::: Data to process

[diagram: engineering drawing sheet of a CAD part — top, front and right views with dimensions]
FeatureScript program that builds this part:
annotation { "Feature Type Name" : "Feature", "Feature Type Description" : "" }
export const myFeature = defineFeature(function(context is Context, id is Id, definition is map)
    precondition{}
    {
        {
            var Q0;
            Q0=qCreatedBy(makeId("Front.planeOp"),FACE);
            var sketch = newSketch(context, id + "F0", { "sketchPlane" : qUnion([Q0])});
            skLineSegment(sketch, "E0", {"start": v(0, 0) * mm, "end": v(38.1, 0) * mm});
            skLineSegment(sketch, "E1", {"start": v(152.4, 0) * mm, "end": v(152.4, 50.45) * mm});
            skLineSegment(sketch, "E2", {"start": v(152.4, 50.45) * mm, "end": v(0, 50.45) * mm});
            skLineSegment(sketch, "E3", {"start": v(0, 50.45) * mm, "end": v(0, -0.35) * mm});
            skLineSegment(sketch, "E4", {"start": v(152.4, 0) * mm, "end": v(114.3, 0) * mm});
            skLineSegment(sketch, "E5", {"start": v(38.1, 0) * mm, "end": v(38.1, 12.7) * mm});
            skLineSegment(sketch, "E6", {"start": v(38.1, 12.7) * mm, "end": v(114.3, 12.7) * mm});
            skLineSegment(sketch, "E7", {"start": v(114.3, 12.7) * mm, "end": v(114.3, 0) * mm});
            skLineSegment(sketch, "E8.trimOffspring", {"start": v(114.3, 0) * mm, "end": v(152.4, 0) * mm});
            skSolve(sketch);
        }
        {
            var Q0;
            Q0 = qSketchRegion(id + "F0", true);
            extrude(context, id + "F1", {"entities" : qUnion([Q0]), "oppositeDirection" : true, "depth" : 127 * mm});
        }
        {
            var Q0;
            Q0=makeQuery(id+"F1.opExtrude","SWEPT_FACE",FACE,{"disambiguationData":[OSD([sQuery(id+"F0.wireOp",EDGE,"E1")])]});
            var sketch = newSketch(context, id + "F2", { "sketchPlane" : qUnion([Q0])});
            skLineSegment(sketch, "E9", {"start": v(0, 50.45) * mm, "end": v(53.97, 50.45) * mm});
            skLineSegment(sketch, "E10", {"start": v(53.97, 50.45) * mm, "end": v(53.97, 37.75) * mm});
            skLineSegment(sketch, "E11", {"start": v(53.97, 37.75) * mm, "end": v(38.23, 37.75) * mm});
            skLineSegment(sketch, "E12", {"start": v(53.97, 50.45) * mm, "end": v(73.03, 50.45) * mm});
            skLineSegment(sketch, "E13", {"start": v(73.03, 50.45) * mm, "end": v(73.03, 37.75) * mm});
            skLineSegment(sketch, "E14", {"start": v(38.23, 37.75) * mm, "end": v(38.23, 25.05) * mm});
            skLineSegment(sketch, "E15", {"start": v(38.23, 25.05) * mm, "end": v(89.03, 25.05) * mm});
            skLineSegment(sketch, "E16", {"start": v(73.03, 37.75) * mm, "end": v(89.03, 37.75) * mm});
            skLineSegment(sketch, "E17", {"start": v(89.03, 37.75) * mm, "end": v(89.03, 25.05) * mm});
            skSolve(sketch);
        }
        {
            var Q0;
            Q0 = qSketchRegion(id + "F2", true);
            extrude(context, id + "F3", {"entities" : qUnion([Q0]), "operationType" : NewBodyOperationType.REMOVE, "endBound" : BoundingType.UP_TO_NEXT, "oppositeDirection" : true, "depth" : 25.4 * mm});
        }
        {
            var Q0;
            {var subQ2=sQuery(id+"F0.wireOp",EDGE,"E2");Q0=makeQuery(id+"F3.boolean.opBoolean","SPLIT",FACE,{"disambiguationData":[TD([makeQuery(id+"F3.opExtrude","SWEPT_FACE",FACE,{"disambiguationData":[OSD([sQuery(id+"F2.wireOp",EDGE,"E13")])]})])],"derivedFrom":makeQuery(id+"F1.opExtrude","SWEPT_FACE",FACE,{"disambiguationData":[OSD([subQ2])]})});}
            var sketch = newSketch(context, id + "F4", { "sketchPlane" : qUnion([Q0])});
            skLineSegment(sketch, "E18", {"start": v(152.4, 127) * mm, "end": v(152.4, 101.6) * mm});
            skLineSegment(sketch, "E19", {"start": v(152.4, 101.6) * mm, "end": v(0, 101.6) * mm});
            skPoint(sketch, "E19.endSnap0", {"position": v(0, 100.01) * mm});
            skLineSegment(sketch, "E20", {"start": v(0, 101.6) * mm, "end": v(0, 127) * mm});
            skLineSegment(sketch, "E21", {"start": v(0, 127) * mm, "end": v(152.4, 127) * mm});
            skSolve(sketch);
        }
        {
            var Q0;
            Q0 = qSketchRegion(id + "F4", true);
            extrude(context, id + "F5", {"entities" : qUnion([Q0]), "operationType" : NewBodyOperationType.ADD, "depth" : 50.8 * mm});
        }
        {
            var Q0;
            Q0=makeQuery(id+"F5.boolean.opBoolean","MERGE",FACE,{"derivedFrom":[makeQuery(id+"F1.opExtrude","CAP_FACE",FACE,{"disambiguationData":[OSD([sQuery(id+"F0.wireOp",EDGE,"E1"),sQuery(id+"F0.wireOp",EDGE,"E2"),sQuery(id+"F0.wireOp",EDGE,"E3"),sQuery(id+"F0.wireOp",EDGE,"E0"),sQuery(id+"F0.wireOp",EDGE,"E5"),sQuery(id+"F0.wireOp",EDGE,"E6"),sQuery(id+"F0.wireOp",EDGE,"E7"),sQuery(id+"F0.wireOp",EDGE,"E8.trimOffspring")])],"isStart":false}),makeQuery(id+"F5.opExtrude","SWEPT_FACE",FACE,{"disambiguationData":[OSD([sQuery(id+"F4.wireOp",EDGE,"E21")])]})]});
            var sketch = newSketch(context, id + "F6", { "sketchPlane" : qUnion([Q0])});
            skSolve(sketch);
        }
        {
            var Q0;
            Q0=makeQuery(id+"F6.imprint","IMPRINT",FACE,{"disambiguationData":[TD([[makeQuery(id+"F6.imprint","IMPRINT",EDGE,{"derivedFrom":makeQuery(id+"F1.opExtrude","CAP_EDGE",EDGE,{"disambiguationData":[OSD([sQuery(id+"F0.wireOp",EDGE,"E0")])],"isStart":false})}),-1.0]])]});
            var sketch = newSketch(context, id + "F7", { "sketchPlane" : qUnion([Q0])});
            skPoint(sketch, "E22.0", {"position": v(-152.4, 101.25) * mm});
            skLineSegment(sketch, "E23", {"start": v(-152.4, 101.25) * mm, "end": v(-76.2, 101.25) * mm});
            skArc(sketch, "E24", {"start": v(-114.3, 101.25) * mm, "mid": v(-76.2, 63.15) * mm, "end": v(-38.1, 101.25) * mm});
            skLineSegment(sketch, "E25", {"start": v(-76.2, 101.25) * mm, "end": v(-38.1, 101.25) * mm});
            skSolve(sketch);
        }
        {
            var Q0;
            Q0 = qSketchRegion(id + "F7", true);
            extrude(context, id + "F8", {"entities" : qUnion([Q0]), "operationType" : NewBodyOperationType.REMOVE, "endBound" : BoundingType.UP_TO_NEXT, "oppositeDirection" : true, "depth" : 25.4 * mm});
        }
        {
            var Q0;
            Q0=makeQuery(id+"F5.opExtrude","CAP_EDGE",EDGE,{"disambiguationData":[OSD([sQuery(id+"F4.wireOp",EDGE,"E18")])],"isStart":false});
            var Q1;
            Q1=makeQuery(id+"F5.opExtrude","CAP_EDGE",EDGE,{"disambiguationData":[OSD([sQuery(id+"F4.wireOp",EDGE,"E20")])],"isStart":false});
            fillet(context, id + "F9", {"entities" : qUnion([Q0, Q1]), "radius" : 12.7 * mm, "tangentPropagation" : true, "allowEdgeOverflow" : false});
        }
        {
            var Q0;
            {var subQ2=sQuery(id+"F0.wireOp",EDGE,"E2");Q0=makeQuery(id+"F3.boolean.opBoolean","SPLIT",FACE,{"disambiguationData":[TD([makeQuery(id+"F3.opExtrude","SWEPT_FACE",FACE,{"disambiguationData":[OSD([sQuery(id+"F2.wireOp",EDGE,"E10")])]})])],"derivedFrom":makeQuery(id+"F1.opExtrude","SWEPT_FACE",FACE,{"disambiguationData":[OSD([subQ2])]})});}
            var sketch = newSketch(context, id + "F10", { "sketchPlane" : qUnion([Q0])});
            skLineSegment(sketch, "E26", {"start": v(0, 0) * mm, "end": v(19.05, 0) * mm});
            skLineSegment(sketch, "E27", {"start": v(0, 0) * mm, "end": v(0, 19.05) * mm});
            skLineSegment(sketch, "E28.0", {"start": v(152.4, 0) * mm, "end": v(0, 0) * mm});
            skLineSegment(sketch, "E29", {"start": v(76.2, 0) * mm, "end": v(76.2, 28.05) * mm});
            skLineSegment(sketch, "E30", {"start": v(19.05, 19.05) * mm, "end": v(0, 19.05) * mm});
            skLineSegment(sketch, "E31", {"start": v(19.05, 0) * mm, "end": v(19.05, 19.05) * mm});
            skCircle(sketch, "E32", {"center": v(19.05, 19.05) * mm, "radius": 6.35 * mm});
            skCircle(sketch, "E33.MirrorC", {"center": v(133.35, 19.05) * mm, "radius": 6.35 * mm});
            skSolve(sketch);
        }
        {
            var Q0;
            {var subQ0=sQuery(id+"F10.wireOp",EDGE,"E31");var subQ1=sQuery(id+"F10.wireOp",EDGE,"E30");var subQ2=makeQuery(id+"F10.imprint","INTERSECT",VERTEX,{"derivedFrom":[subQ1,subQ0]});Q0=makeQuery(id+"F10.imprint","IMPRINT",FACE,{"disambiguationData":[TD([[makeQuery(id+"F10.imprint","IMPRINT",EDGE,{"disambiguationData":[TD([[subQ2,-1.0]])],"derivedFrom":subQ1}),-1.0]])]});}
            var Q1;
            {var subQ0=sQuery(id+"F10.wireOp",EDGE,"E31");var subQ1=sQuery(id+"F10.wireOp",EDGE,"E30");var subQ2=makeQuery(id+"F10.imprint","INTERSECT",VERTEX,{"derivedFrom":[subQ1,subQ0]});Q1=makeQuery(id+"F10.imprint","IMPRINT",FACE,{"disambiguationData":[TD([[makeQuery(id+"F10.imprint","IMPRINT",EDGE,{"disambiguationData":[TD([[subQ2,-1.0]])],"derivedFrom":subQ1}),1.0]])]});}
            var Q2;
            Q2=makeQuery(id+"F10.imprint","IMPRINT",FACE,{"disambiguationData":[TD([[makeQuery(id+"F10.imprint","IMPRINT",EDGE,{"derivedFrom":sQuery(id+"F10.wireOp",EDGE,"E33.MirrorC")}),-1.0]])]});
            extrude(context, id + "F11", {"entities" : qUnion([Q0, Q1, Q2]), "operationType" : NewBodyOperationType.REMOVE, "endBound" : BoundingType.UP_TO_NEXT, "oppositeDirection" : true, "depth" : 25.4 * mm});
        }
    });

::::::

## Task to carry out
State how many lines of the listing above contain the string "part", matching case exactly. Reply with the number alone.

## Exercise answer
2